> **DATASET EXCERPTS**
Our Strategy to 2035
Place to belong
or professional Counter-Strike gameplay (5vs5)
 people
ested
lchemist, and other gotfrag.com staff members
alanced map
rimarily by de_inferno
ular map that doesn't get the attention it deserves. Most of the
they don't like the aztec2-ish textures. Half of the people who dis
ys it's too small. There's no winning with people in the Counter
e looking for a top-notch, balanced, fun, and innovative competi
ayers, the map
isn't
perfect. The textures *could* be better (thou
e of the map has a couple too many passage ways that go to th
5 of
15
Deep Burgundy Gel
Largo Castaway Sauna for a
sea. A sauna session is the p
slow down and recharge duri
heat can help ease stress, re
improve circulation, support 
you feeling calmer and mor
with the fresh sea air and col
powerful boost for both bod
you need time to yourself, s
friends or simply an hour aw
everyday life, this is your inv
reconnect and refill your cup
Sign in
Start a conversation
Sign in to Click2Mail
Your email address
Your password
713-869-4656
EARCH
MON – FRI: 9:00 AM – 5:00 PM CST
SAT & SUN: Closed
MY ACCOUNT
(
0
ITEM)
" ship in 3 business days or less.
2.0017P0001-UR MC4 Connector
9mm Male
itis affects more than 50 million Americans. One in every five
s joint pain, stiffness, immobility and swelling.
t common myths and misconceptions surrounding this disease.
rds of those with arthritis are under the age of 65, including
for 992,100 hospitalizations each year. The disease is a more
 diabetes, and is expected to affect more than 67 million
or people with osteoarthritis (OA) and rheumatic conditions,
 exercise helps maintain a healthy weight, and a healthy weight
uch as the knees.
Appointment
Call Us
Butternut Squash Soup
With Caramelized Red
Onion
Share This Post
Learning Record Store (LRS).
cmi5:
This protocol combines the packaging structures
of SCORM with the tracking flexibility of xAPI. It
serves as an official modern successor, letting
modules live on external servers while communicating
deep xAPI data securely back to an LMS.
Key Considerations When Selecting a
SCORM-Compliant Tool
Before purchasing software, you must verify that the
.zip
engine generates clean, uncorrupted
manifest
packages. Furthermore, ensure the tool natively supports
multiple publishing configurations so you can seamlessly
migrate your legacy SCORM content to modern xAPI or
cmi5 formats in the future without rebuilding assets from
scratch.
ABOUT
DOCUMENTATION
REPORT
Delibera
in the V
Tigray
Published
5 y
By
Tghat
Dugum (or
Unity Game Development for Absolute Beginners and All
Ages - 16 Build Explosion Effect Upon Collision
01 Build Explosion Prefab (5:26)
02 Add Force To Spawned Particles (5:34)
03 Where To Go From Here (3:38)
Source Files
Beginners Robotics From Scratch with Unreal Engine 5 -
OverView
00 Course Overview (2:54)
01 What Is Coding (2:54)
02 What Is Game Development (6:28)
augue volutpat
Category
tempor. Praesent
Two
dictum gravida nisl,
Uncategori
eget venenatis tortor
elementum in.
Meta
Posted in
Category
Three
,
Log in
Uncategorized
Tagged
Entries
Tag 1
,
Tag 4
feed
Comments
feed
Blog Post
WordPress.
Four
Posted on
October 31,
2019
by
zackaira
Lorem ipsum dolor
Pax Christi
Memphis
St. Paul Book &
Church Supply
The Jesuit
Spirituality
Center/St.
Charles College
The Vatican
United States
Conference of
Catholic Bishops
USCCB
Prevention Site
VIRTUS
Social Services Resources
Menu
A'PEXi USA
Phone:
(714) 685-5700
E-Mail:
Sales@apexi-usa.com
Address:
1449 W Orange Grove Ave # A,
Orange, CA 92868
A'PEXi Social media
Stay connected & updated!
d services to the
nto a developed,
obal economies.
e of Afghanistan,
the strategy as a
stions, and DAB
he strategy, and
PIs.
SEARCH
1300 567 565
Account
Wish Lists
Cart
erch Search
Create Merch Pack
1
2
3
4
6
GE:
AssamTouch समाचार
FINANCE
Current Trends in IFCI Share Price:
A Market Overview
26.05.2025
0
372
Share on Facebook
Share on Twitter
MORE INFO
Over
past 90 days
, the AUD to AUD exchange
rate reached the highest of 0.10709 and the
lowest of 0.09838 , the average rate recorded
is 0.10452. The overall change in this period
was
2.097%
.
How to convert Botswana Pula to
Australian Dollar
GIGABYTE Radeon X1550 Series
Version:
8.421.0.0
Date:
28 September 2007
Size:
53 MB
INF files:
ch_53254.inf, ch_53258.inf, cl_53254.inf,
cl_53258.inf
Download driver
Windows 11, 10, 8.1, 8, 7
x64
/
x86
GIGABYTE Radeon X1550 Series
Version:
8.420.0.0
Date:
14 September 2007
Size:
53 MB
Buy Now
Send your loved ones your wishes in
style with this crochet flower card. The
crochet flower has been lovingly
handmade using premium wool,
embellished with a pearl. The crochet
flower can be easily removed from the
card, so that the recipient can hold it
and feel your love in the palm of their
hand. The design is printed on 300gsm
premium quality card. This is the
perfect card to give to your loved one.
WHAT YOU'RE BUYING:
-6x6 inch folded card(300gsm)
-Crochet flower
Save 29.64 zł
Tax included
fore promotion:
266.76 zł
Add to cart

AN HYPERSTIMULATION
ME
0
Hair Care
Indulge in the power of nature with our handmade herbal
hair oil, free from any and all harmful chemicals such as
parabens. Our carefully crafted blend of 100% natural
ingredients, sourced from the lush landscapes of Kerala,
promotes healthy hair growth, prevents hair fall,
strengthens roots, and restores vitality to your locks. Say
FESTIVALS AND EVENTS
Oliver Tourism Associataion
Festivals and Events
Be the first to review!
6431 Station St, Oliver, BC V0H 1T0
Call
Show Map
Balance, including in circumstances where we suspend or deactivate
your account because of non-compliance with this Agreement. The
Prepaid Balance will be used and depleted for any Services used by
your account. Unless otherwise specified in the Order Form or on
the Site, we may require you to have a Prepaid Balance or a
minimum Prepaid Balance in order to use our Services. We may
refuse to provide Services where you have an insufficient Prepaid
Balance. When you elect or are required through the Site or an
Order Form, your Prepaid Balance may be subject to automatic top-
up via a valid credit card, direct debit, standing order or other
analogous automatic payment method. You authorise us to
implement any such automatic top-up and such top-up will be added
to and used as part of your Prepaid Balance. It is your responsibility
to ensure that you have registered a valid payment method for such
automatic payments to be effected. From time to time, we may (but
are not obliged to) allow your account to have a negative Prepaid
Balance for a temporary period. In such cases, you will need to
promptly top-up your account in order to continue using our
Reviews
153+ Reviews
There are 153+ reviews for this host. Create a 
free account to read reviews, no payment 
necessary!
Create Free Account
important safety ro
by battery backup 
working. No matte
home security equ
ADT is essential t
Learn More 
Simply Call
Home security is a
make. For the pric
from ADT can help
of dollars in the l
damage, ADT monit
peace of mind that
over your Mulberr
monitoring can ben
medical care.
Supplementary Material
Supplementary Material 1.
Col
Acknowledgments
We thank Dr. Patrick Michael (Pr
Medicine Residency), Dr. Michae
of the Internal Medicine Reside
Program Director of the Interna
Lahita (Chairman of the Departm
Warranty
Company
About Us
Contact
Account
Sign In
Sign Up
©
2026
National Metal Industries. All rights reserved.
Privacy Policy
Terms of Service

> **WORK TO BE COMPLETED**
Which of the lines above carry the string "Development"? Copy every one.

> **WRITTEN REPLY**
Unity Game Development for Absolute Beginners and All
02 What Is Game Development (6:28)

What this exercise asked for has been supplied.